Updated 2011-12-24 00:53:36 by bodangly

Cryptographically secure random numbers are difficult to achieve, but important for things such as password and session key generation. You probably want a strong random number generator for something such as casino games involving real money. There are some solutions available in Tcl already, particularly in the Random package which provides a C implementation of the ISAAC algorithm. ISAAC is considered a cryptographically secure algorithm. Tcllib provides the rc4 package, a stream cipher that is essentially a pseudo-random number generator.

However, if you are in a recent Linux environment chances are your kernel has support for /dev/random and its counterpart /dev/urandom. These kernel modules poll drivers and the running system to collect entropy used in generating true random numbers. The only difference between /dev/random and /dev/urandom is that /dev/urandom will start generating numbers with repeating entropy once the buffer has been overrun, as random is blocked and urandom is not. So for something such as a long-term cryptographic key it is usually recommended to generate using /dev/random, however, urandom is still considered a cryptographically secure pseudo-random number generator. For times when you need to generate random numbers often, /dev/urandom is more convenient than /dev/random. If you want a "truly" random number though, use /dev/random.

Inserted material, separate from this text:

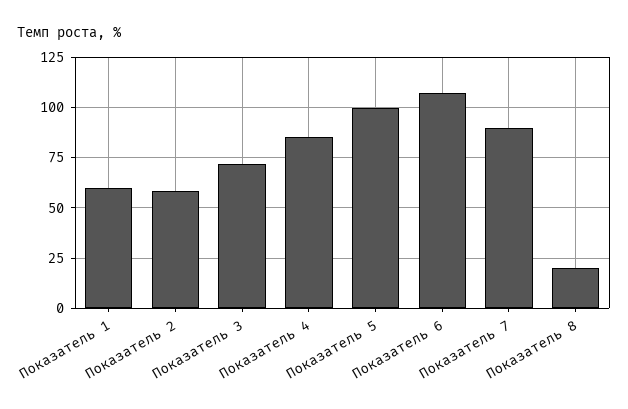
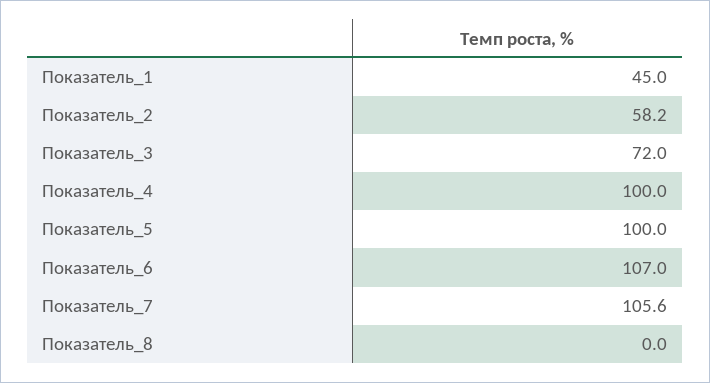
Показатель 1: 60 -> 45
Показатель 4: 85 -> 100
Показатель 7: 90 -> 105.6
Показатель 8: 20 -> 0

The only other "true" random numbers available to most Tcl applications would be random.org, and relying on a third-party that transmits your numbers in the clear kind of defeats the purpose of a secure RNG. So, lets take advantage of these powerful, mature tools that Linux offers us. Below is an example of a function to generate a random unsigned integer up to 64 bits using /dev/urandom.

proc randInt { max } {
    set rand [open /dev/urandom BINARY]
    set random [read $rand 8 ]
    binary scan $random H16 random
    set random [expr (0x$random % ($max+1)) ]
    close $rand
    return $random
}

RLE (2011-12-23): Changed open above to open /dev/urandom in BINARY mode. /dev/urandom returns random binary data and reading from the channel in cooked mode would slightly reduce the available entropy.